Task to carry out:
Repeat the following entries word for word, beginning at the line that contains "family: Rosaceae" and stopping after the line that contains "genus: Cranfillia". Leave the pictures out.
** Start of Material supplied **
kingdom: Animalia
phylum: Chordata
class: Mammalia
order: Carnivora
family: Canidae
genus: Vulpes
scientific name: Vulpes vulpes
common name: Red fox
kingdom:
** End of Material supplied **
** Start of Material supplied **
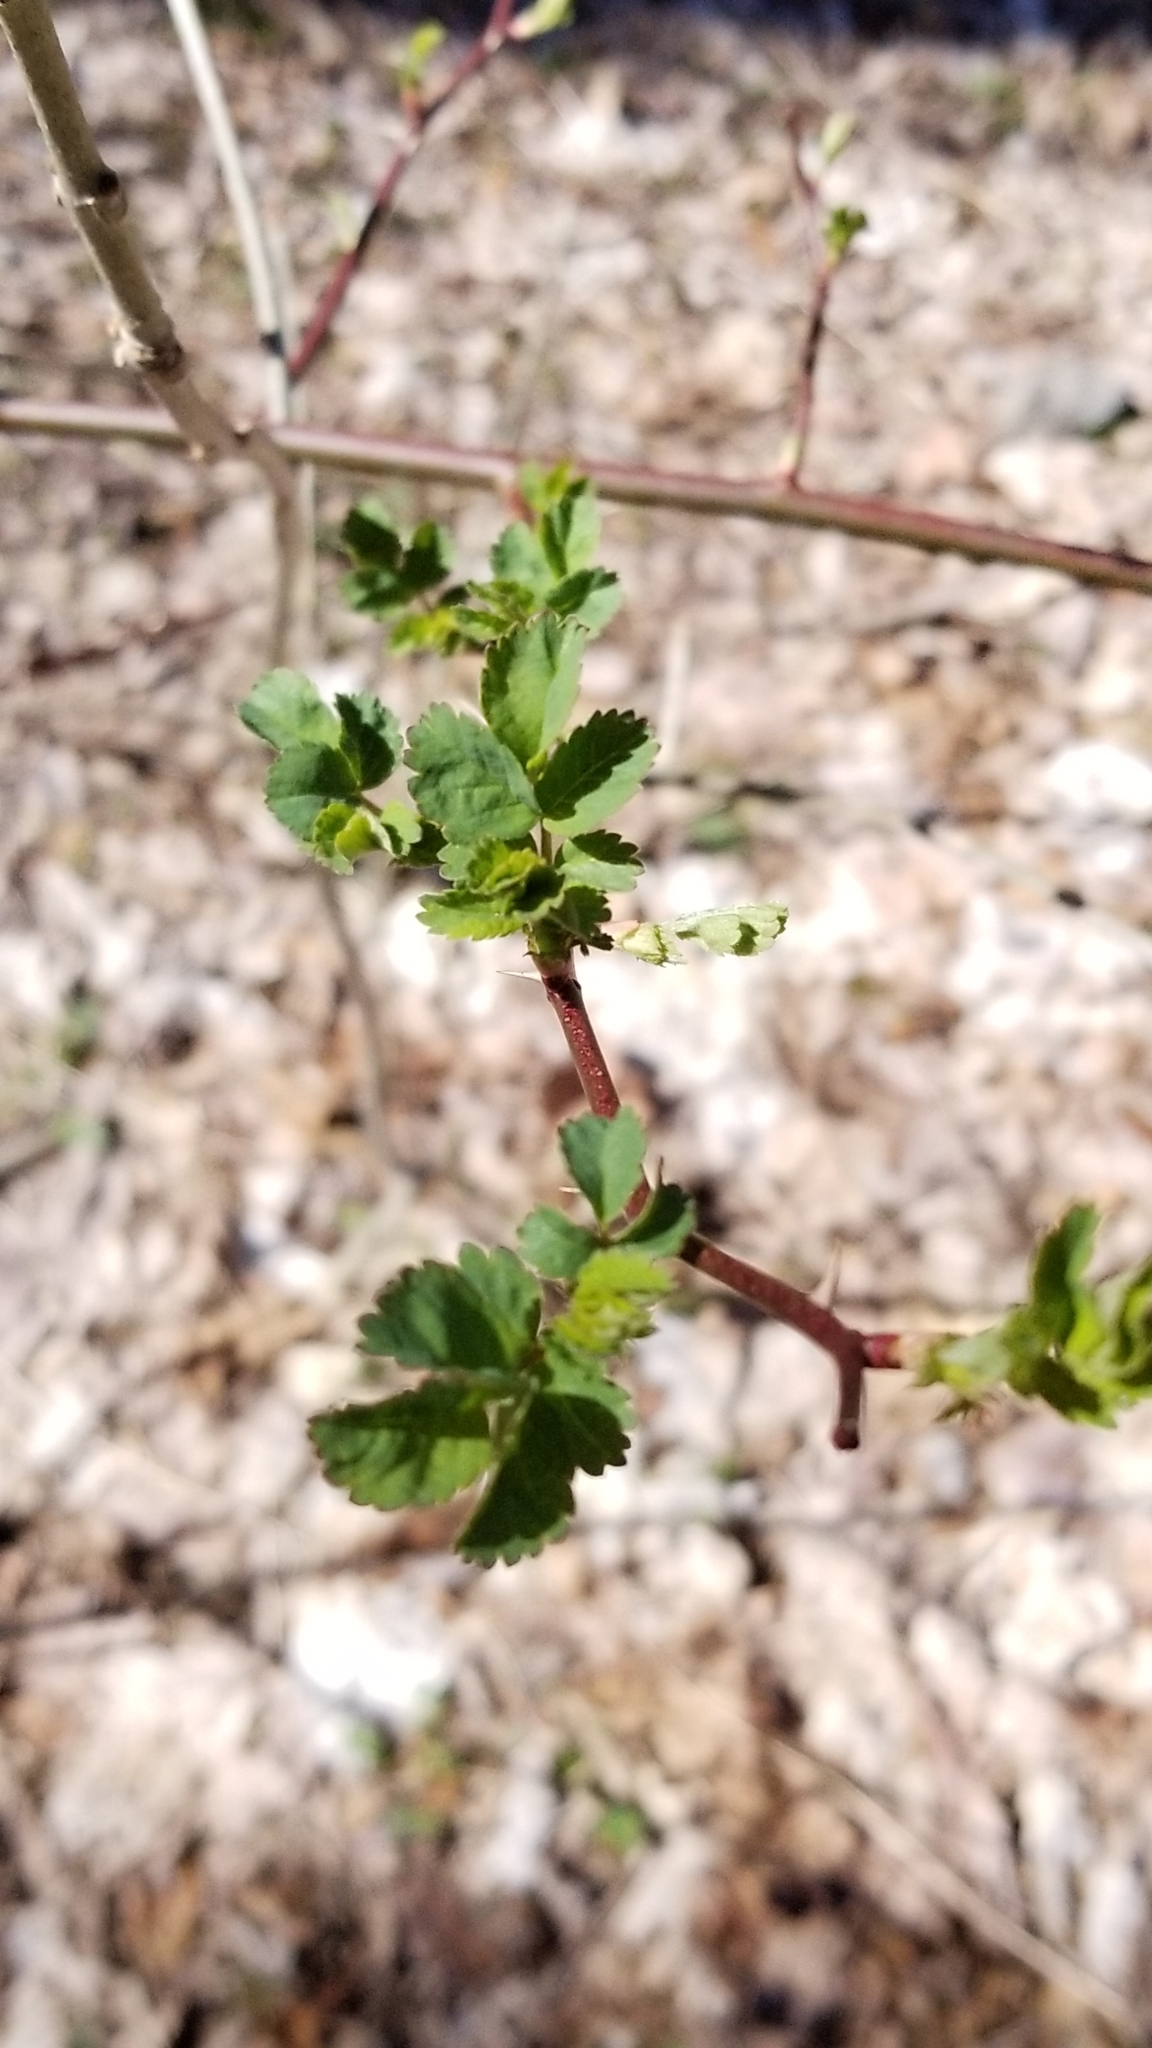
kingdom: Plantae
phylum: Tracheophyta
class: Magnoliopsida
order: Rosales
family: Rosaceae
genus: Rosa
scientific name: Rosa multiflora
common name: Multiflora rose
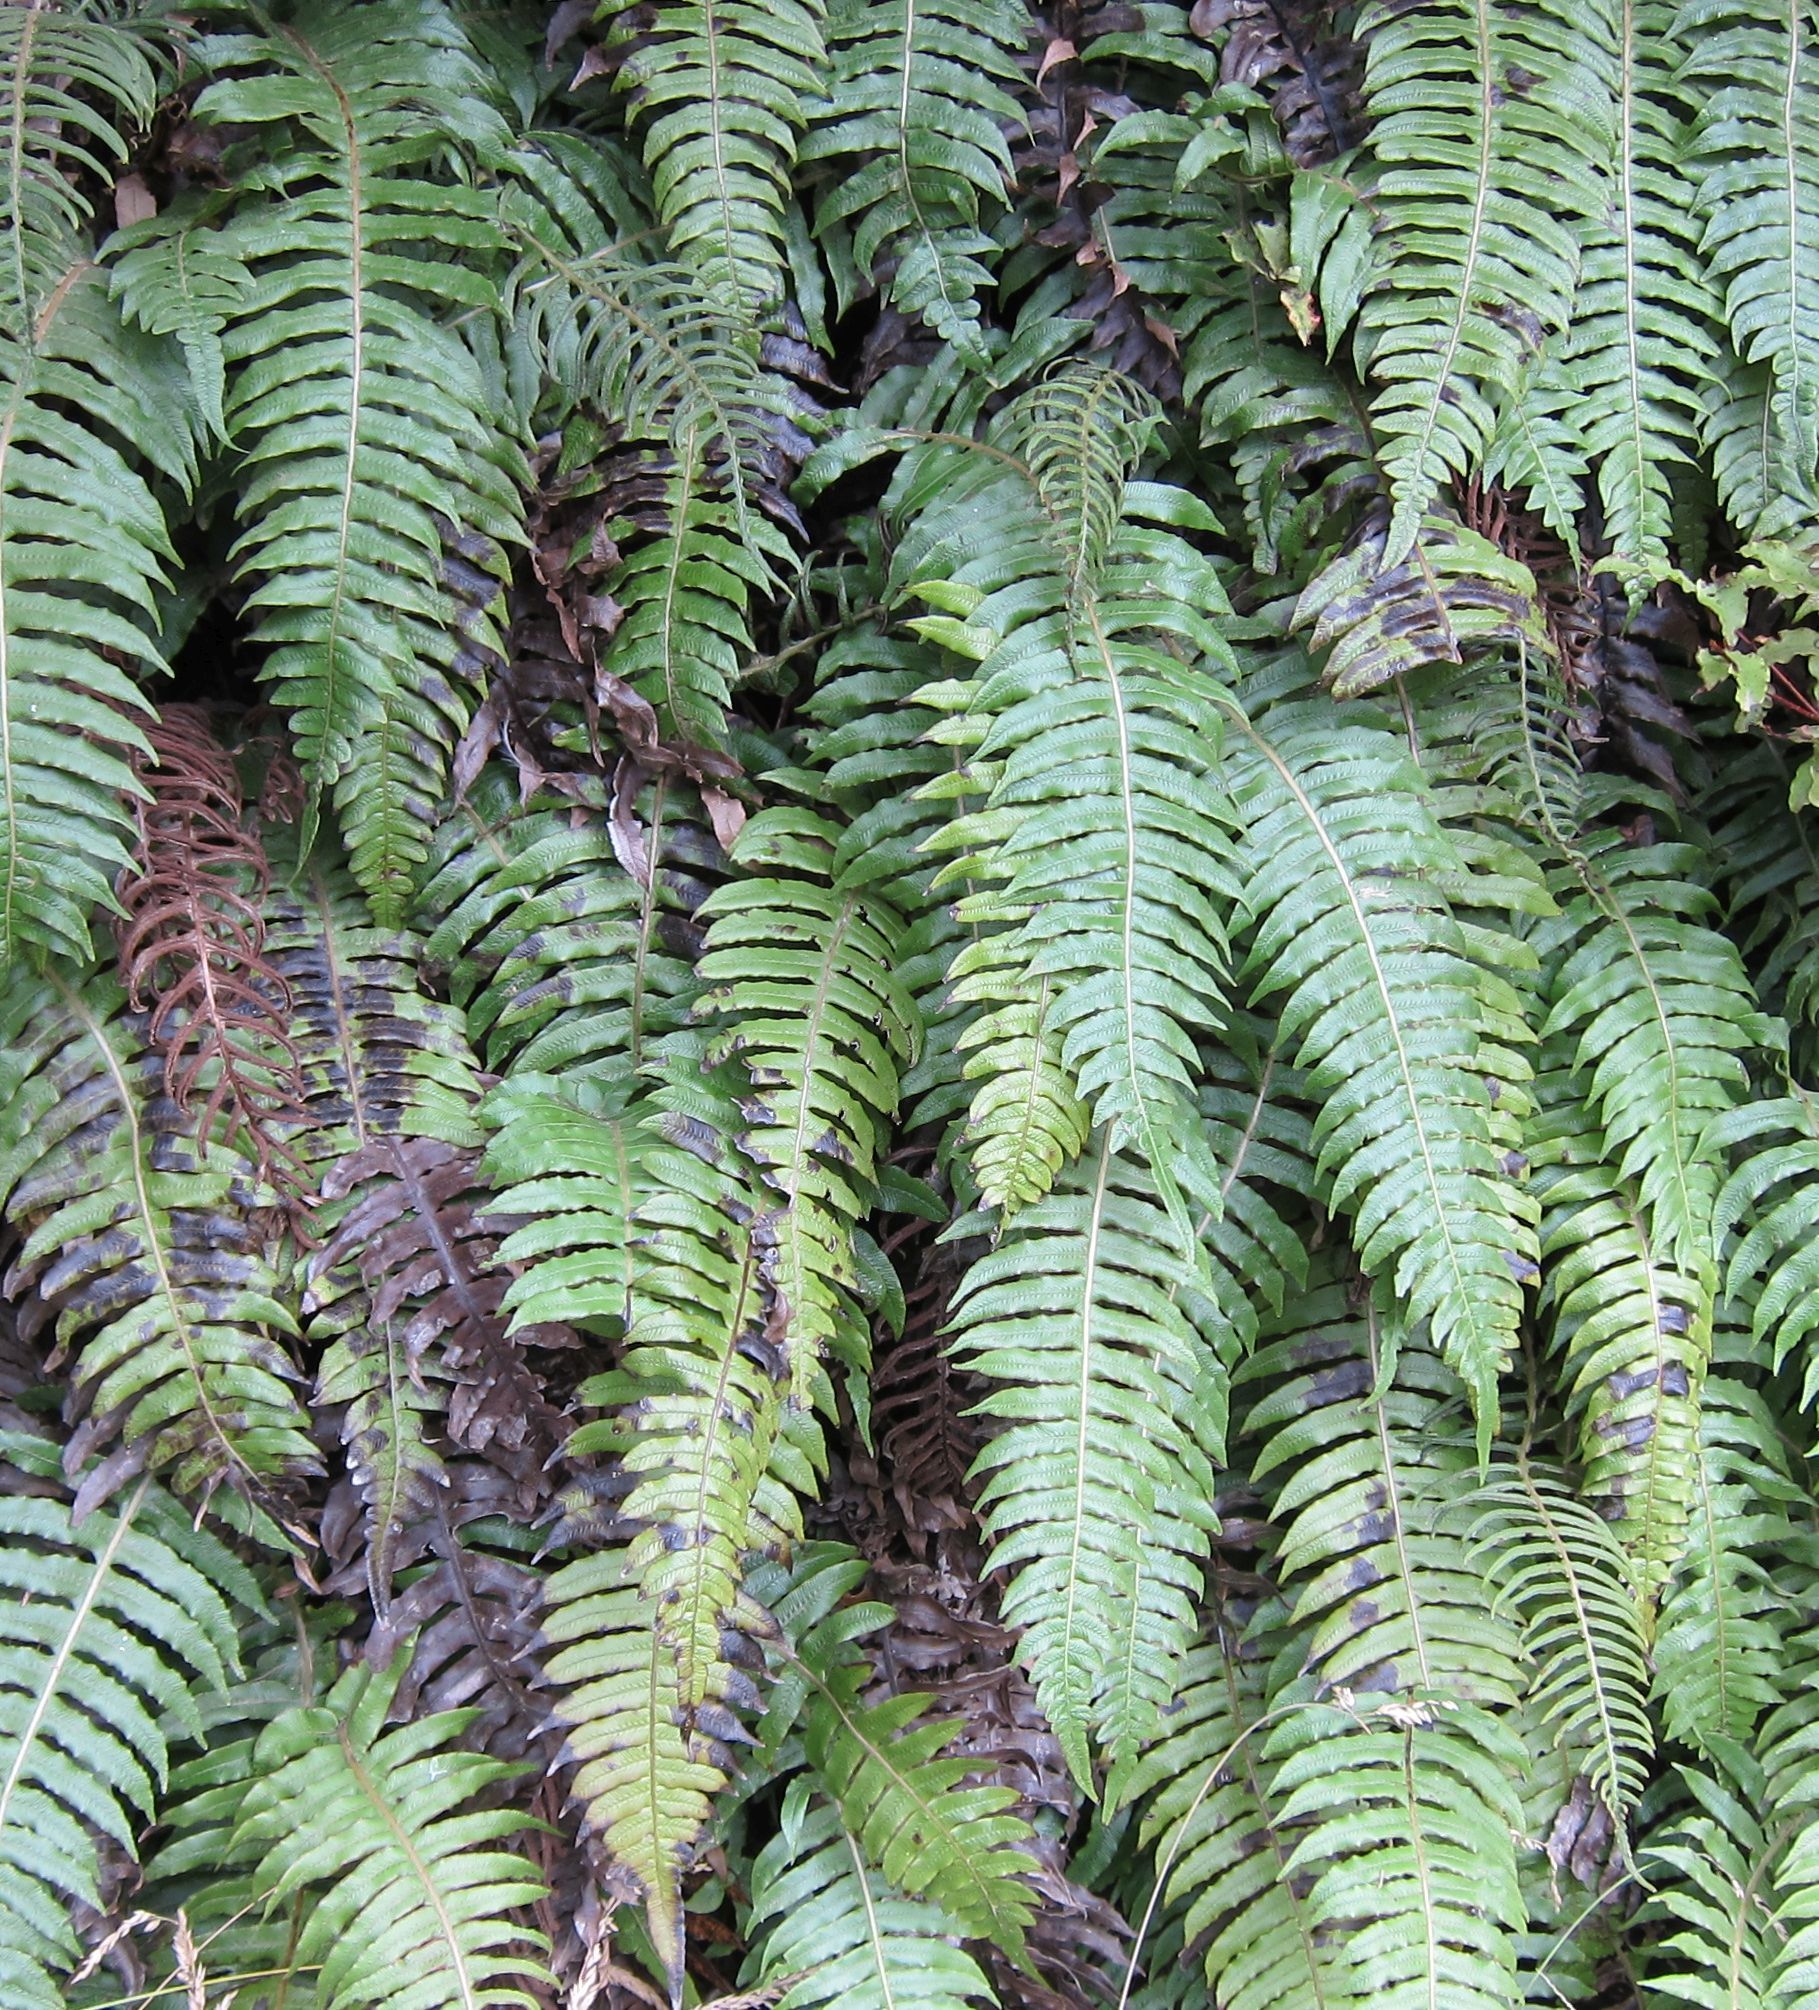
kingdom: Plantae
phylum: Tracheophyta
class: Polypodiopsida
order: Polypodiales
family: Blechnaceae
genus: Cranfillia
** End of Material supplied **
Problem solution:
family: Rosaceae
genus: Rosa
scientific name: Rosa multiflora
common name: Multiflora rose
kingdom: Plantae
phylum: Tracheophyta
class: Polypodiopsida
order: Polypodiales
family: Blechnaceae
genus: Cranfillia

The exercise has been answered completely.